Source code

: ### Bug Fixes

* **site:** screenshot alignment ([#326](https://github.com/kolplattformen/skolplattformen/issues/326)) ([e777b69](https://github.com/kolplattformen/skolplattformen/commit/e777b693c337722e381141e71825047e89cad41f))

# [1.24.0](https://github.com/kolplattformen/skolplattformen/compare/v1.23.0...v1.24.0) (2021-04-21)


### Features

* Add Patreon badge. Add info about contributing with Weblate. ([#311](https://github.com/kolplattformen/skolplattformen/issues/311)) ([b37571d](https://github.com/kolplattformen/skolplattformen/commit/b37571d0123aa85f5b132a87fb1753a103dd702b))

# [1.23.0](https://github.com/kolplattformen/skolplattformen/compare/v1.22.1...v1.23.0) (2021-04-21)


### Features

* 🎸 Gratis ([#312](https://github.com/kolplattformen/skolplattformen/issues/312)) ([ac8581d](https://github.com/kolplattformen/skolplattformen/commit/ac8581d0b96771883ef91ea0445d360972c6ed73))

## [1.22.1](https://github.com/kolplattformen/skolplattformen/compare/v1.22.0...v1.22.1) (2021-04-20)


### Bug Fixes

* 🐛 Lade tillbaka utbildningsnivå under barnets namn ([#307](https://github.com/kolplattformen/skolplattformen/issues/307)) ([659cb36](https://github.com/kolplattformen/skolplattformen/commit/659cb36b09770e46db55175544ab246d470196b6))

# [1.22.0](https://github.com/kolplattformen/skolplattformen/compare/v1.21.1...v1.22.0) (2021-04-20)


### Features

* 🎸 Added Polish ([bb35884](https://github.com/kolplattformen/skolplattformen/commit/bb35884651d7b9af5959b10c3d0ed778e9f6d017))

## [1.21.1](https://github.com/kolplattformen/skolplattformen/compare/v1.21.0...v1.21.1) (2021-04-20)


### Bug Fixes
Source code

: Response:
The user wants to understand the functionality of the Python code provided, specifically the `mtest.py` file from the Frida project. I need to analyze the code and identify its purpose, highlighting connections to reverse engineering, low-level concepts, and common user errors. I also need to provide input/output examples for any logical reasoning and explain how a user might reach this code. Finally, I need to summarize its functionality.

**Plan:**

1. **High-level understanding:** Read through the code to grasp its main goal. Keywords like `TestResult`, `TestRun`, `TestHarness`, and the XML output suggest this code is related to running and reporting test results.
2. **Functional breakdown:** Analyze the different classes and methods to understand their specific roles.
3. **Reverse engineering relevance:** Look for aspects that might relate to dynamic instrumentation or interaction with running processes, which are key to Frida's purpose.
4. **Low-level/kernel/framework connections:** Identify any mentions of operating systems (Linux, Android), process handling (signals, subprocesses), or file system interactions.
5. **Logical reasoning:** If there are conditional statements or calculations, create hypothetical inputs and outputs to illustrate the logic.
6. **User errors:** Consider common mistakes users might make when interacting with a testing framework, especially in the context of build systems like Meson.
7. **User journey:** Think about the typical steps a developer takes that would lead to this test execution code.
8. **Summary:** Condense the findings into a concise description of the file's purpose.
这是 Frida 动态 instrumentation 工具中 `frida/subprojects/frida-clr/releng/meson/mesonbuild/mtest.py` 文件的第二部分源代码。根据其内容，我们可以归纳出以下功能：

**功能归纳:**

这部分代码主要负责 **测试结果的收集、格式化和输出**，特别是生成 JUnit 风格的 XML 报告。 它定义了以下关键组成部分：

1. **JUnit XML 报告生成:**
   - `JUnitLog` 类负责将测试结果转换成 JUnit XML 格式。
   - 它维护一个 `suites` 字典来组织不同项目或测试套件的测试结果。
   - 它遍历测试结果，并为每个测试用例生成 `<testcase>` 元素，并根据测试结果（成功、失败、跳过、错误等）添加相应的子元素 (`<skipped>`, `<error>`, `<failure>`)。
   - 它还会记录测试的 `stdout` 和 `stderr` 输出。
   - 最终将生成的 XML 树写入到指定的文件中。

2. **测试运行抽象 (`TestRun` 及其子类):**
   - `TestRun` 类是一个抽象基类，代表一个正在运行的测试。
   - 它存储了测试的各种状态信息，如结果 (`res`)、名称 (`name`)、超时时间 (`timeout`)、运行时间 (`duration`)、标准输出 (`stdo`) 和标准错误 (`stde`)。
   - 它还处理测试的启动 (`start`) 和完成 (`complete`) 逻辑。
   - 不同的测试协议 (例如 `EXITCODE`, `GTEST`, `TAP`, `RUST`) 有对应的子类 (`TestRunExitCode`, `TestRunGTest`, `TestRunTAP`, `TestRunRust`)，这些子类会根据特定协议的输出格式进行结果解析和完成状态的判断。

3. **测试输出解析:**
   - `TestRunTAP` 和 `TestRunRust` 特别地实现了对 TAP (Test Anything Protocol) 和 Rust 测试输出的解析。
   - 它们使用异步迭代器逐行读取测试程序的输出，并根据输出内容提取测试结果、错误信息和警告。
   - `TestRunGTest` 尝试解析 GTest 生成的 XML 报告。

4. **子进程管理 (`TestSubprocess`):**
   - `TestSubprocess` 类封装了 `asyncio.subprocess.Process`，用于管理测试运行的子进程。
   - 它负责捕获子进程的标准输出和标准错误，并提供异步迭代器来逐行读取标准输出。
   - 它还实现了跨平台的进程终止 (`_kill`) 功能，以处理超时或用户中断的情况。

→ ASSIGNMENT:
Reproduce the listing, substituting "Enhancements" for every occurrence of "Features" and leaving everything else unchanged.

→ COMPLETED EXERCISE:
Source code

: ### Bug Fixes

* **site:** screenshot alignment ([#326](https://github.com/kolplattformen/skolplattformen/issues/326)) ([e777b69](https://github.com/kolplattformen/skolplattformen/commit/e777b693c337722e381141e71825047e89cad41f))

# [1.24.0](https://github.com/kolplattformen/skolplattformen/compare/v1.23.0...v1.24.0) (2021-04-21)


### Enhancements

* Add Patreon badge. Add info about contributing with Weblate. ([#311](https://github.com/kolplattformen/skolplattformen/issues/311)) ([b37571d](https://github.com/kolplattformen/skolplattformen/commit/b37571d0123aa85f5b132a87fb1753a103dd702b))

# [1.23.0](https://github.com/kolplattformen/skolplattformen/compare/v1.22.1...v1.23.0) (2021-04-21)


### Enhancements

* 🎸 Gratis ([#312](https://github.com/kolplattformen/skolplattformen/issues/312)) ([ac8581d](https://github.com/kolplattformen/skolplattformen/commit/ac8581d0b96771883ef91ea0445d360972c6ed73))

## [1.22.1](https://github.com/kolplattformen/skolplattformen/compare/v1.22.0...v1.22.1) (2021-04-20)


### Bug Fixes

* 🐛 Lade tillbaka utbildningsnivå under barnets namn ([#307](https://github.com/kolplattformen/skolplattformen/issues/307)) ([659cb36](https://github.com/kolplattformen/skolplattformen/commit/659cb36b09770e46db55175544ab246d470196b6))

# [1.22.0](https://github.com/kolplattformen/skolplattformen/compare/v1.21.1...v1.22.0) (2021-04-20)


### Enhancements

* 🎸 Added Polish ([bb35884](https://github.com/kolplattformen/skolplattformen/commit/bb35884651d7b9af5959b10c3d0ed778e9f6d017))

## [1.21.1](https://github.com/kolplattformen/skolplattformen/compare/v1.21.0...v1.21.1) (2021-04-20)


### Bug Fixes
Source code

: Response:
The user wants to understand the functionality of the Python code provided, specifically the `mtest.py` file from the Frida project. I need to analyze the code and identify its purpose, highlighting connections to reverse engineering, low-level concepts, and common user errors. I also need to provide input/output examples for any logical reasoning and explain how a user might reach this code. Finally, I need to summarize its functionality.

**Plan:**

1. **High-level understanding:** Read through the code to grasp its main goal. Keywords like `TestResult`, `TestRun`, `TestHarness`, and the XML output suggest this code is related to running and reporting test results.
2. **Functional breakdown:** Analyze the different classes and methods to understand their specific roles.
3. **Reverse engineering relevance:** Look for aspects that might relate to dynamic instrumentation or interaction with running processes, which are key to Frida's purpose.
4. **Low-level/kernel/framework connections:** Identify any mentions of operating systems (Linux, Android), process handling (signals, subprocesses), or file system interactions.
5. **Logical reasoning:** If there are conditional statements or calculations, create hypothetical inputs and outputs to illustrate the logic.
6. **User errors:** Consider common mistakes users might make when interacting with a testing framework, especially in the context of build systems like Meson.
7. **User journey:** Think about the typical steps a developer takes that would lead to this test execution code.
8. **Summary:** Condense the findings into a concise description of the file's purpose.
这是 Frida 动态 instrumentation 工具中 `frida/subprojects/frida-clr/releng/meson/mesonbuild/mtest.py` 文件的第二部分源代码。根据其内容，我们可以归纳出以下功能：

**功能归纳:**

这部分代码主要负责 **测试结果的收集、格式化和输出**，特别是生成 JUnit 风格的 XML 报告。 它定义了以下关键组成部分：

1. **JUnit XML 报告生成:**
   - `JUnitLog` 类负责将测试结果转换成 JUnit XML 格式。
   - 它维护一个 `suites` 字典来组织不同项目或测试套件的测试结果。
   - 它遍历测试结果，并为每个测试用例生成 `<testcase>` 元素，并根据测试结果（成功、失败、跳过、错误等）添加相应的子元素 (`<skipped>`, `<error>`, `<failure>`)。
   - 它还会记录测试的 `stdout` 和 `stderr` 输出。
   - 最终将生成的 XML 树写入到指定的文件中。

2. **测试运行抽象 (`TestRun` 及其子类):**
   - `TestRun` 类是一个抽象基类，代表一个正在运行的测试。
   - 它存储了测试的各种状态信息，如结果 (`res`)、名称 (`name`)、超时时间 (`timeout`)、运行时间 (`duration`)、标准输出 (`stdo`) 和标准错误 (`stde`)。
   - 它还处理测试的启动 (`start`) 和完成 (`complete`) 逻辑。
   - 不同的测试协议 (例如 `EXITCODE`, `GTEST`, `TAP`, `RUST`) 有对应的子类 (`TestRunExitCode`, `TestRunGTest`, `TestRunTAP`, `TestRunRust`)，这些子类会根据特定协议的输出格式进行结果解析和完成状态的判断。

3. **测试输出解析:**
   - `TestRunTAP` 和 `TestRunRust` 特别地实现了对 TAP (Test Anything Protocol) 和 Rust 测试输出的解析。
   - 它们使用异步迭代器逐行读取测试程序的输出，并根据输出内容提取测试结果、错误信息和警告。
   - `TestRunGTest` 尝试解析 GTest 生成的 XML 报告。

4. **子进程管理 (`TestSubprocess`):**
   - `TestSubprocess` 类封装了 `asyncio.subprocess.Process`，用于管理测试运行的子进程。
   - 它负责捕获子进程的标准输出和标准错误，并提供异步迭代器来逐行读取标准输出。
   - 它还实现了跨平台的进程终止 (`_kill`) 功能，以处理超时或用户中断的情况。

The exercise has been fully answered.